Um estudo publicado na revista Scientific Reports indica que canhotos tendem a ser mais competitivos e menos propensos a evitar confrontos por ansiedade. A pesquisa foi conduzida por especialistas do Departamento de Psicologia da Universidade de Chieti-Pescara, na Itália.
Atualmente, cerca de 10% da população mundial é canhota.
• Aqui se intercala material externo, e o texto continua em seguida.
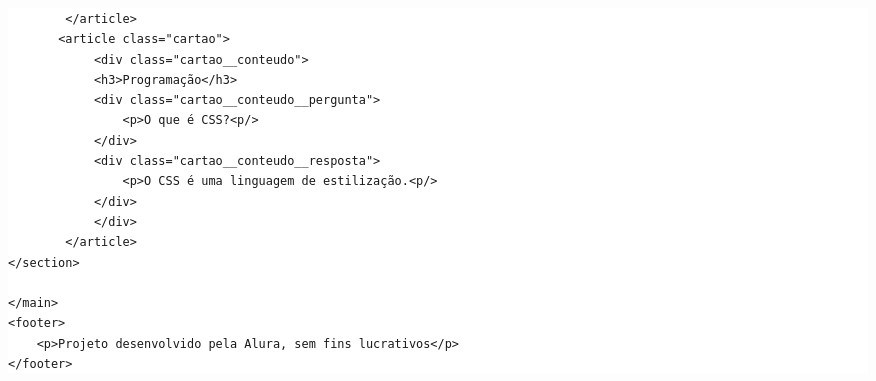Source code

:             </article>
           <article class="cartao">
                <div class="cartao__conteudo">
                <h3>Programação</h3>
                <div class="cartao__conteudo__pergunta">
                    <p>O que é CSS?<p/>
                </div>
                <div class="cartao__conteudo__resposta">
                    <p>O CSS é uma linguagem de estilização.<p/>
                </div>
                </div>
            </article>
    </section>

    </main>
    <footer>
        <p>Projeto desenvolvido pela Alura, sem fins lucrativos</p>
    </footer>
</body>
  <html>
Apesar de representarem uma parcela menor, essas pessoas nunca deixaram de existir e os cientistas buscavam entender o motivo.
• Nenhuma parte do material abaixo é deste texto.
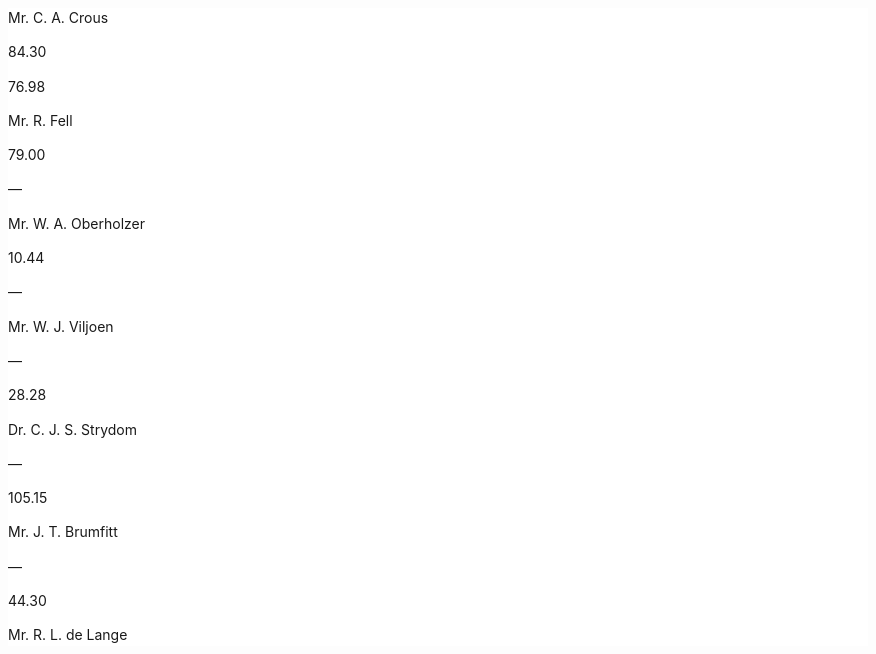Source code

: </tr>

<tr>

<td><p>Mr. C. A. Crous</p></td>

<td><p>84.30</p></td>

<td><p>76.98</p></td>

</tr>

<tr>

<td><p>Mr. R. Fell</p></td>

<td><p>79.00</p></td>

<td><p>&#x2014;</p></td>

</tr>

<tr>

<td><p>Mr. W. A. Oberholzer</p></td>

<td><p>10.44</p></td>

<td><p>&#x2014;</p></td>

</tr>

<tr>

<td><p>Mr. W. J. Viljoen</p></td>

<td><p>&#x2014;</p></td>

<td><p>28.28</p></td>

</tr>

<tr>

<td><p>Dr. C. J. S. Strydom</p></td>

<td><p>&#x2014;</p></td>

<td><p>105.15</p></td>

</tr>

<tr>

<td><p>Mr. J. T. Brumfitt</p></td>

<td><p>&#x2014;</p></td>

<td><p>44.30</p></td>

</tr>

<tr>

<td><p>Mr. R. L. de Lange</p></td>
A ideia inicial era investigar justamente por que a preferência pela mão esquerda persiste ao longo da evolução humana, mesmo com a predominância de destros na maior parte do mundo.
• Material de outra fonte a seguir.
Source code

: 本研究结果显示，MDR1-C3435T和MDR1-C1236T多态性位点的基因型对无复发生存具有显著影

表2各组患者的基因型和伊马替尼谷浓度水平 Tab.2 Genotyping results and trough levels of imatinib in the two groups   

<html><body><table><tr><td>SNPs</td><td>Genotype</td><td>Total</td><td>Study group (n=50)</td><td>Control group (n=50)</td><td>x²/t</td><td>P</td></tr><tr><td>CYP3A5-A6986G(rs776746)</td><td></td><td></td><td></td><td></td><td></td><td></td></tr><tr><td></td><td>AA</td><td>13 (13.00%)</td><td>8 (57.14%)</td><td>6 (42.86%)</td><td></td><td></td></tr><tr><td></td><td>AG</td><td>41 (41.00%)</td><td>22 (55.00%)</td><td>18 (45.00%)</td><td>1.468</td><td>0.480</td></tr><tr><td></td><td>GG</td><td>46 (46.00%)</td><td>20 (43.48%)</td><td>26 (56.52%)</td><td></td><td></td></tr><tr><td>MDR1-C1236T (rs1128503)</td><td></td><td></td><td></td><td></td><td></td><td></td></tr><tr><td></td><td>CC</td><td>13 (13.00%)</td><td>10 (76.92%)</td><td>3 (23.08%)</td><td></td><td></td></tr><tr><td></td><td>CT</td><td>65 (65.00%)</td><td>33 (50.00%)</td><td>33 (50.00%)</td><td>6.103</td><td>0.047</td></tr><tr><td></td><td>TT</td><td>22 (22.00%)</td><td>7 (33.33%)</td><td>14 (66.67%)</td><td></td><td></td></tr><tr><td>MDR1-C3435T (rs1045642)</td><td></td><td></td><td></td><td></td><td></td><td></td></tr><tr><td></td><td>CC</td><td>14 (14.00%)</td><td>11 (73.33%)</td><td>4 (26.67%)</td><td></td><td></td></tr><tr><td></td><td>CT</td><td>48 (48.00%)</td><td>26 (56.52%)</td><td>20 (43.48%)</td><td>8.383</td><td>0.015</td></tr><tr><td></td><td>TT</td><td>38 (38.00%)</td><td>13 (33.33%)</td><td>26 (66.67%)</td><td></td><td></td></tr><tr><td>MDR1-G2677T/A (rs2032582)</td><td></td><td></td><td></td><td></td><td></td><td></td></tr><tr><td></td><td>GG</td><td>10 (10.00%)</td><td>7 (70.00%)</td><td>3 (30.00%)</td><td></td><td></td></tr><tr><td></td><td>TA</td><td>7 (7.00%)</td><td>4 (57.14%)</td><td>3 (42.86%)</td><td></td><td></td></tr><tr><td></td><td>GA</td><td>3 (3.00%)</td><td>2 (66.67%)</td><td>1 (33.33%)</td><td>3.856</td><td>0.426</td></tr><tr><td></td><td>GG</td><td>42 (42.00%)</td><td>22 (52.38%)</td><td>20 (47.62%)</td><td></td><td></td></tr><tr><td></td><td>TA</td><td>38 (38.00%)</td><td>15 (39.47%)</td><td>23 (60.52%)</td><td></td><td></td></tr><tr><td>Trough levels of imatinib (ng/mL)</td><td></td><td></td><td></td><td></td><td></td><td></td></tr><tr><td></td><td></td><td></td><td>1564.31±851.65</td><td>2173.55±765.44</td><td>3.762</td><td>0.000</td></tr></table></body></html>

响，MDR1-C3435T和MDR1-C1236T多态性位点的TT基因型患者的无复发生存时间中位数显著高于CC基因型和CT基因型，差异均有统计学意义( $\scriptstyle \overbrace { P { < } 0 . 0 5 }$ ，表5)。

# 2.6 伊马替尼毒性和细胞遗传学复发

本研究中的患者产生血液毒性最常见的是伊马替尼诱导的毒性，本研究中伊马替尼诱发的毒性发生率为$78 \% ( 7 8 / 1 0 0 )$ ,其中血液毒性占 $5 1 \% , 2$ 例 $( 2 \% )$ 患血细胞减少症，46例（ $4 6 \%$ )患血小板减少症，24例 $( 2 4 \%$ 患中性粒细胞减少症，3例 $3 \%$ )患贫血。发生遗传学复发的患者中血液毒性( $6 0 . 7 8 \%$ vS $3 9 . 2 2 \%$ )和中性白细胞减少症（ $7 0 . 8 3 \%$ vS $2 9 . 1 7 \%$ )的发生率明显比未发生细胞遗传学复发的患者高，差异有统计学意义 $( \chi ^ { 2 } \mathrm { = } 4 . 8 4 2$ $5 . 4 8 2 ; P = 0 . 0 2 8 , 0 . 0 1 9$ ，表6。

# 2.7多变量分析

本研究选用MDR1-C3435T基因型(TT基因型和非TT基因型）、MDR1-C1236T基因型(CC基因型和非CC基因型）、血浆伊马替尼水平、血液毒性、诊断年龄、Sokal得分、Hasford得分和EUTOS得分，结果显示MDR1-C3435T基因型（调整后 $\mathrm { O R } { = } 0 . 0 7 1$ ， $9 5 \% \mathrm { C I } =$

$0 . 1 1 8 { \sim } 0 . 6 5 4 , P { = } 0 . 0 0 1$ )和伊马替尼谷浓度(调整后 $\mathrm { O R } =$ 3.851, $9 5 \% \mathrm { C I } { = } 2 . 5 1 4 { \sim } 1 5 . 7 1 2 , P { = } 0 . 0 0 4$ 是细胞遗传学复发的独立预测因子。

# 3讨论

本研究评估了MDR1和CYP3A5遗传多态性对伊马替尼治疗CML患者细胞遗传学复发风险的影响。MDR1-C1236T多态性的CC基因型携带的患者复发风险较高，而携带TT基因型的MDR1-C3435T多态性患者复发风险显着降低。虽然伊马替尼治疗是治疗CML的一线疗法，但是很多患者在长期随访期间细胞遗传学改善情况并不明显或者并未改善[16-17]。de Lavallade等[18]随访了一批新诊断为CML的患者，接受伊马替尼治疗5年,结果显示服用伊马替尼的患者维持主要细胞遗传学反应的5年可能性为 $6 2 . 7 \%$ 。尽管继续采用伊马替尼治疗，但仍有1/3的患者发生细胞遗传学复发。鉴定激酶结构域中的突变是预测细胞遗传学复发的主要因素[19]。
Os pesquisadores investigaram mais de 1,1 mil voluntários para analisar a relação entre lateralidade (ou seja, preferência motora e funcional pelo uso de um lado do corpo) e traços psicológicos.
Os participantes também responderam a questionários sobre preferência manual, motivação e traços de personalidade. Com essas informações, os pesquisadores calcularam o chamado quociente de lateralidade, índice que indica o grau de predominância de uma das mãos.
Na segunda etapa, os pesquisadores selecionaram 533 participantes com forte predominância manual (483 destros e 50 canhotos). Eles passaram por novas avaliações, desta vez voltadas à competitividade, à ansiedade e à presença de sintomas depressivos.
Os canhotos apresentaram índices maiores de hipercompetitividade, além de demonstrarem menor tendencia a evitar disputas por receio ou insegurança.
Alguns dos voluntários participaram de um teste prático em laboratório, para verificar se essa diferença poderia estar relacionada a habilidades motoras. A atividade era encaixar nove pinos em um tabuleiro no menor tempo possível usando só uma mão.
O desempenho não confirmou a superioridade física dos canhotos. Entre os 24 destros avaliados nessa etapa, quase metade foi mais rápida do que os participantes canhotos. Esse resultado sugere que o diferencial não está na destreza manual, mas na disposição mental para competir.
Os cientistas destacam que as descobertas dão suporte á chamada estratégia evolutivamente estável. A teoria da biologia evolutiva propõe que uma característica pode se manter ao longo do tempo mesmo sendo minoritária quando oferece alguma vantagem em determinadas situações.
No caso da lateralidade, a maioria destra pode ter sido favorecida em contextos que exigem cooperação e padronização dentro de grupos grandes. No entanto, ser canhoto poderia representar um benefício em disputas individuais, especialmente em cenários competitivos nos quais agir de forma menos previsível pode fazer diferença.
Essa combinação de possíveis vantagens ajuda a explicar por que o canhotismo, embora seja menos comum na população, permaneceu presente ao longo da evolução humana.